Dene Lusby's years at Hopkins were a time for "intellectual awakening; the discovery of the value of teamwork and camaraderie and just plain good times." Now retired and living in Arizona, Mr. Lusby received his law degree from the University of Maryland in 1958 and spent the next four decades serving as an attorney for a variety of city, state and federal agencies. The lessons learned both in and out of the classroom at Hopkins "have been invaluable throughout my life," Mr. Lusby notes.

He arrived at Johns Hopkins "an intellectually curious only child of modest circumstances" and fondly recalls spending "mornings and early afternoons in the company of academic giants, devouring lectures by Sidney Painter on medieval history, George Boas on philosophy, Bentley Glass on genetics and Earl Wasserman on the Romantic poets."

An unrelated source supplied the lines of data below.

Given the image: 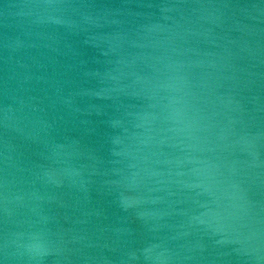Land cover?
Returning a JSON list of instances; mask_svg holds the SVG:
<instances>
[{
	"label": "water",
	"instance_id": "1",
	"mask_svg": "<svg viewBox=\"0 0 264 264\" xmlns=\"http://www.w3.org/2000/svg\"><path fill=\"white\" fill-rule=\"evenodd\" d=\"M0 264H264V0H0Z\"/></svg>",
	"mask_w": 264,
	"mask_h": 264
},
{
	"label": "clouds",
	"instance_id": "2",
	"mask_svg": "<svg viewBox=\"0 0 264 264\" xmlns=\"http://www.w3.org/2000/svg\"><path fill=\"white\" fill-rule=\"evenodd\" d=\"M23 247L31 257L41 256L47 251L42 244H27Z\"/></svg>",
	"mask_w": 264,
	"mask_h": 264
}]
</instances>
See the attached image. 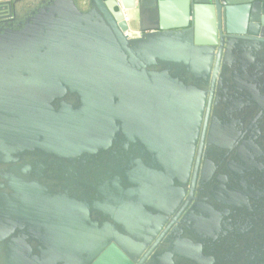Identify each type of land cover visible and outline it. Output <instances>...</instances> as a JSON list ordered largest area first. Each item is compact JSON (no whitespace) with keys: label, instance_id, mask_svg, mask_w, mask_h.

Beyond the classroom, Mr. Lusby was a member of the Blue Jays lacrosse team, as well as a brother of Alpha Tau Omega fraternity. "I can remember a thousand evenings at the fraternity house, where, for the first time in my life, I had brothers," he recalls.

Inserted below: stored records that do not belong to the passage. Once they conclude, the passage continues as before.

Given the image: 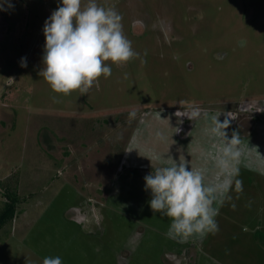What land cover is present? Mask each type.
Wrapping results in <instances>:
<instances>
[{
    "label": "rangeland",
    "instance_id": "obj_1",
    "mask_svg": "<svg viewBox=\"0 0 264 264\" xmlns=\"http://www.w3.org/2000/svg\"><path fill=\"white\" fill-rule=\"evenodd\" d=\"M97 3L122 15L140 56L64 95L39 75L61 0H0V201L15 183L21 200L0 264H264V170L242 160L243 191L215 205L219 231L186 239L168 235L144 181L170 156L214 182L213 117L239 145L264 138V0Z\"/></svg>",
    "mask_w": 264,
    "mask_h": 264
},
{
    "label": "clouds",
    "instance_id": "obj_2",
    "mask_svg": "<svg viewBox=\"0 0 264 264\" xmlns=\"http://www.w3.org/2000/svg\"><path fill=\"white\" fill-rule=\"evenodd\" d=\"M122 19L115 8L101 6L97 0L86 4L82 0H61L44 22L43 68L39 75L56 93H87L101 76H111L112 68L107 62L120 65L140 56L123 31ZM21 66H27L26 58H22ZM53 100L56 102V97ZM129 115L135 117V112ZM199 115L198 110H193L188 117L192 120ZM213 123L211 132L223 141L216 161L220 171L214 182H205L204 169L189 168L182 157L177 163L170 156L169 166L158 167L144 177L145 190L152 194L150 208L171 219L168 235L174 239L216 234L219 209L215 205L231 198L228 193L233 184L237 192L243 191V181L234 179L239 176V169L233 166L228 170L241 154L237 148L239 136L234 132L231 139L227 138V120L221 123L213 117ZM43 264H62V260L58 256L45 257Z\"/></svg>",
    "mask_w": 264,
    "mask_h": 264
},
{
    "label": "crops",
    "instance_id": "obj_3",
    "mask_svg": "<svg viewBox=\"0 0 264 264\" xmlns=\"http://www.w3.org/2000/svg\"><path fill=\"white\" fill-rule=\"evenodd\" d=\"M264 110V108H263ZM247 112V110H245ZM250 111V110H249ZM264 112V111H263ZM220 120V119H219ZM215 125H211V129L214 127ZM209 128V130L211 131V129ZM244 128H246V126H244ZM256 129V128H254ZM261 129V128H260ZM262 131V130H261ZM260 131V132H261ZM259 133V132H257ZM213 135H211V152H209L207 150V153L210 154L211 157L209 158V161H217V159L219 158L222 148H223V141L220 137L216 136L214 133H212ZM256 136V135H255ZM254 136V137H255ZM251 144H242V145H238L237 148L240 151V156H239V161H232L231 162V166L229 167V171H231V167H237L238 165L241 164V161L243 160V164L244 165H249L251 171H257V170H264V138L261 137H256V139L252 138L251 139ZM196 144V143H195ZM204 145V144H203ZM202 147L204 148L202 145H200L199 143L197 145L193 144V147ZM257 148V149H255ZM239 162V163H238ZM253 173V172H251ZM262 173V172H261ZM262 175L264 176V173H262Z\"/></svg>",
    "mask_w": 264,
    "mask_h": 264
},
{
    "label": "trees",
    "instance_id": "obj_4",
    "mask_svg": "<svg viewBox=\"0 0 264 264\" xmlns=\"http://www.w3.org/2000/svg\"><path fill=\"white\" fill-rule=\"evenodd\" d=\"M18 186V183H15V187L11 189L7 187L4 194L5 199L0 201V245L8 238L18 213V206L21 203Z\"/></svg>",
    "mask_w": 264,
    "mask_h": 264
}]
</instances>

The experiences and education afforded Mr. Lusby at Hopkins led him to think he'd "become the most privileged kid on the face of the earth." In giving back to Johns Hopkins through a bequest, Mr. Lusby has designated his gift to the School of Medicine's Department of Neuroscience.

Moved in part by an article he read in Johns Hopkins Magazine about research being done on depression, Mr. Lusby decided to create The Lusby Fund for Mood Disorders. His bequest will help fund research into the causes of depression. "There are so many people who aren't getting all they could get out of life, and this research may be able to help."